Targeting CD40. Another Dana Farber study (full study: published in 2005 discusses an anti-CD40 monoclonal antibody tested against multiple myeloma cells. This antibody, CHIR-12.12, apparently can inhibit multiple myeloma cell growth in the bone marrow milieu. I don’t need to underline the importance of THAT sentence! Two Phase I clinical trials are currently investigating the anti-CD40 theory in multiple myeloma. One is testing an anti-CD40 monoclonal antibody called SGN-40 (Anti-huCD40 mAb) on refractory or recurrent multiple myeloma (see:, in various medical centres throughout the U.S. This 2005 abstract provides information about SGN-40 and the above-mentioned trial: SGN-40 apparently inhibits malignant cell growth by both antibody-induced cell death (AICD) and antibody-dependent cell-mediated cytotoxicity (ADCC). The other trial ( is testing HCD122, another anti-CD40 monoclonal antibody, on relapsed or non-respondent myeloma patients.

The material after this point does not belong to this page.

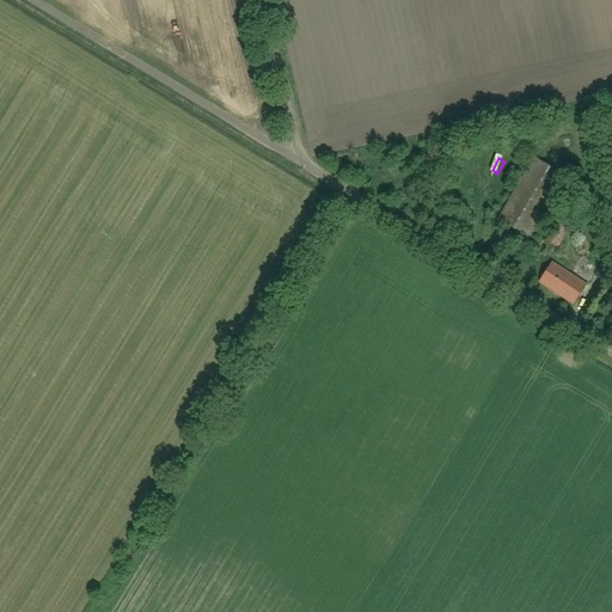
[(530,240),(567,176),(534,158),(497,220),(530,240)]
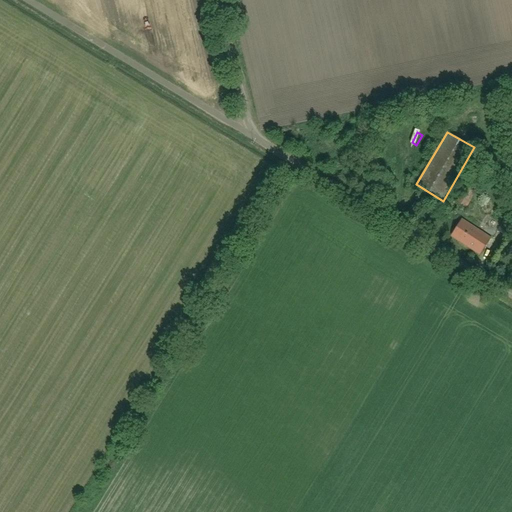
[(467,208),(485,177),(470,169),(460,186),(464,188),(456,202),(467,208)]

Speaking of clinical trials, the Birmingham researchers are in the process of developing skin and liver cancer clinical trials to test the above-discussed modified cold virus technique. I admit that I find all of these studies interesting, even though molecular science and fiddling around with genes is not my cup of chocolate and curcumin 😉 , and I doubt I would ever participate in an anti-CD40 myeloma clinical trial. But hey, the thought that curcumin or one of the other non toxic substances in my protocol might already target this protein just popped into my head. More research…tomorrow.


  1. Hi again Margaret.

    Have you ever read the book Living Proof by Michael Gearin-Tosh? He was an Oxford Don who lived without medical treatment for 12 years after being diagnosed with MM. He did, though, follow an alternative route, ingesting vitamins, juices, etc etc. He died, I believe, last year at stage 4.
    The book is interesting – to say the least – but the opinion of the medical profession was that he may have survived that long without any his ‘alternatives.’ I have just been flicking through the book again, and I note that one of the things he took was peppermint oil as it is supposed to be an inhibitor of Interleukin 6 – one of the villans involved in MM. I guest the peppermint is actually anti-inflammatory as I know it is recommended for bowels problems. Have you ever come across peppermint oil in your research?

    Regards, Dora

  2. Re: Dora’s comment: It’s worth noting that Michael Gearin-Tosh did not die of myeloma. As I understand it, he died of septacemia as a result of an infected tooth. He had refused to take anti-biotics which would probably have cured the condition.
    Best wishes,

  3. Yes, “Living Proof” is one of my most treasured books. I reread it on occasion. I have not (yet) looked into peppermint oil, Dora, but now that you have reminded me of it, I will check it out (not sure when!).
    Paul is absolutely right: Michael (my hero!) died of sepsis after refusing to take antibiotics for a tooth infection that became systemic. That was in July of 2005. Had he followed his doctor’s advice and taken antibiotics, he would almost certainly be alive today. Very sad. Let that be a sober reminder that sometimes we must take antibiotics!